Tuesday, 12 November 2013

November 12: World Pneumonia Day

Today is World Pneumonia Day.

Pneumonia is the world's biggest killer of children under the age of 5. Last year, it killed 1.1 million children. This is more than Tuberculosis, AIDS and Malaria combined. It is estimated to cost tens of billions of dollars each year*.

In previous centuries, it affected every population in every nation, and was labelled the "captain of the men of death" by well-known Doctor William Osler.

Within just the last 100 years, we have taken huge strides towards ending the scourge of pneumonia, including:
  • The invention of antibiotics, which can treat most pneumonia cases completely. 
  • Vaccines - which every Australian receives during childhood, to prevent all sorts of potential causes of pneumonia;
  • as well as improving nutrition, encouraging better hygiene, reducing overcrowding etc..
All of this has meant that the number of people suffering from pneumonia has fallen dramatically over the past century. But there are still millions of people dying.
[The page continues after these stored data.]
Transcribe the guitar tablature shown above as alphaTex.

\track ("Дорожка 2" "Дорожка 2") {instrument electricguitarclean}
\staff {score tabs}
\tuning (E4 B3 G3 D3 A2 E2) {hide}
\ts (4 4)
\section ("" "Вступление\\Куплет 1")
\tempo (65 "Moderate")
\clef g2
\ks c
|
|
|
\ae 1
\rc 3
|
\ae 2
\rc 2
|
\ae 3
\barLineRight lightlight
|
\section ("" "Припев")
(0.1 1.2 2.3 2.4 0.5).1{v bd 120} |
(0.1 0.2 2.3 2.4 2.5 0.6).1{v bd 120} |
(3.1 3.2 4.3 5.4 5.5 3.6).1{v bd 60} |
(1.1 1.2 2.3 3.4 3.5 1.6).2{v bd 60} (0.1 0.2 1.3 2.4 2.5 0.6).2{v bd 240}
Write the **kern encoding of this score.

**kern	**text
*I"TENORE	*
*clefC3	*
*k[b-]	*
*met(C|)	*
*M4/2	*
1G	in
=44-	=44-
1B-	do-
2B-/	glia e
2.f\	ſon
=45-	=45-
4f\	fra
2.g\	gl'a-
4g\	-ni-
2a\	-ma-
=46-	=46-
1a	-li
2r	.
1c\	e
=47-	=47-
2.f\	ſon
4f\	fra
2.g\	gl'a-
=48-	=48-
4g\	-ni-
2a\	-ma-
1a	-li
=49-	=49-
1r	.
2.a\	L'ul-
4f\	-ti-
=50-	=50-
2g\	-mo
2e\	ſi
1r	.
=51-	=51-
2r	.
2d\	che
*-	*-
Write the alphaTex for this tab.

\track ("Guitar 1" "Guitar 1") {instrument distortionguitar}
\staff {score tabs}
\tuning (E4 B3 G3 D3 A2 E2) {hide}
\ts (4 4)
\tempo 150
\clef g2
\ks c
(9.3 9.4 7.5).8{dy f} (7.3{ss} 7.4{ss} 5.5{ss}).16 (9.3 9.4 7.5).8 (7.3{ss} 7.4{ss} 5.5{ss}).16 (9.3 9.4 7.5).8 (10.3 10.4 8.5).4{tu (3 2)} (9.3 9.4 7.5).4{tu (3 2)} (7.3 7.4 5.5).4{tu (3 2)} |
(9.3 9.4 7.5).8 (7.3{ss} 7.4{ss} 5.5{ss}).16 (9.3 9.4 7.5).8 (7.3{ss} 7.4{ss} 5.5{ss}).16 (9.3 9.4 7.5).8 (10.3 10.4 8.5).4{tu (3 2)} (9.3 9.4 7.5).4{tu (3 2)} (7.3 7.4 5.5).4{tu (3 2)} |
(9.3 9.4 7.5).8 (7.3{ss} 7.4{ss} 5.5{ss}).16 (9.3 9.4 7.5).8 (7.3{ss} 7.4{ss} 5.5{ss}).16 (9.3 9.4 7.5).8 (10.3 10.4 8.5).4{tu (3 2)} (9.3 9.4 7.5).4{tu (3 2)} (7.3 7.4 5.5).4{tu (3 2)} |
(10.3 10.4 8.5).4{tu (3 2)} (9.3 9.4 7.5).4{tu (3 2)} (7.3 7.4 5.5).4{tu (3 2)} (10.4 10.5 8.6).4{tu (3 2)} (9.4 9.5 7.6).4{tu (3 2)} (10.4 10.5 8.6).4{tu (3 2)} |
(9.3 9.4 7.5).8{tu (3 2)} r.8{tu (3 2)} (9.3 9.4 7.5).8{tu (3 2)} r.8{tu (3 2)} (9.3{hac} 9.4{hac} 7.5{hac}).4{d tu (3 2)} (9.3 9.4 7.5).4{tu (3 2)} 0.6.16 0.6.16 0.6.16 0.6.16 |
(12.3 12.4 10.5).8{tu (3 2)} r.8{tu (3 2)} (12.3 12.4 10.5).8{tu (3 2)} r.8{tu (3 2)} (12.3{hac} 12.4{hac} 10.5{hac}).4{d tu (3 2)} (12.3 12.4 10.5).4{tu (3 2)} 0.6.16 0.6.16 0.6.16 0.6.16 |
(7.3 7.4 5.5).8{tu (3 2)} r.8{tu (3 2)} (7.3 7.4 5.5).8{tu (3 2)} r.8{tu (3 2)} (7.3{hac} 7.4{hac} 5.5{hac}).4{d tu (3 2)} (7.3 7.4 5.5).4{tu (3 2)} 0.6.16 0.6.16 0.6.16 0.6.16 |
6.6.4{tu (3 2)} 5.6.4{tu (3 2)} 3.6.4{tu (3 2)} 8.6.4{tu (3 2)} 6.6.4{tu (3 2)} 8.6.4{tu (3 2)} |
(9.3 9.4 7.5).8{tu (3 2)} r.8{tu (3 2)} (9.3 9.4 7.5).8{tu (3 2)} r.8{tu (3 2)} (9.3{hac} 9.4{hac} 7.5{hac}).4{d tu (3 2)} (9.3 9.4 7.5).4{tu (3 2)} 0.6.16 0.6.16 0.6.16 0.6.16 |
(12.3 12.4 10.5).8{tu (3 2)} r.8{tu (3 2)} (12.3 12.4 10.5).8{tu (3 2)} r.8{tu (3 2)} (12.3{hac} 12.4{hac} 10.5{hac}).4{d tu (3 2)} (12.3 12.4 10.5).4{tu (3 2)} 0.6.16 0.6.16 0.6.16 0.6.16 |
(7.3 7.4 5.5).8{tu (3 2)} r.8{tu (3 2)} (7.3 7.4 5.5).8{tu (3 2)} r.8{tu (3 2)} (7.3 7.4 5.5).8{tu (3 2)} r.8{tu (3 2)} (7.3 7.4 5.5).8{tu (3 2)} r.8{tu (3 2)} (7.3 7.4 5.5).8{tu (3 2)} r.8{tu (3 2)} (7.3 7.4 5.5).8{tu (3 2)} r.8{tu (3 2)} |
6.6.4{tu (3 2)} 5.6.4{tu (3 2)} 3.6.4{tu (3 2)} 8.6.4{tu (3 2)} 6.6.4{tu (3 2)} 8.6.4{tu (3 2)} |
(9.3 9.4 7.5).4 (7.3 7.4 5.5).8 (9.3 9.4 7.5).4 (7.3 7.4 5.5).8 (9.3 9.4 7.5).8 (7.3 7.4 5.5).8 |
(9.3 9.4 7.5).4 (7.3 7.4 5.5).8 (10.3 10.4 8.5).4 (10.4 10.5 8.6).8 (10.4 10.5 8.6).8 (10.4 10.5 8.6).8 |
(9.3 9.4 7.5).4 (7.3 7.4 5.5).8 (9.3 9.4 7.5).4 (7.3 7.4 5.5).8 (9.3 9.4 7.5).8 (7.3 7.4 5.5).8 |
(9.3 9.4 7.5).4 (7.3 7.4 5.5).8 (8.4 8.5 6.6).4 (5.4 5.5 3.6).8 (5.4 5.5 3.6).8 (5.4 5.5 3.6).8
Should we feel hopeless? 


Luckily there is a Global Action Plan to end child deaths from Pneumonia (and Diarrhoea) by 2025, that has been devised and is being worked on by a range of wonderful groups from around the world, led by the World Health Organisation and UNICEF.

This will help take huge strides in the fight against Pneumonia, for now, and for future generations.

Today we are reminded that despite all of our advances, there are millions of people dying from pneumonia each year, both young and old, in countries both rich and poor. And that it is up to all of us to be aware, and to advocate for better fundings of programmes that will prevent and treat pneumonia around the world, for the betterment of all of us.

Also: Stack ML and Ozawa S, Decade of Vaccine Economics (DOVE) Analysis, Johns Hopkins Bloomberg School of Public Health, International Vaccine Access Center, 2012.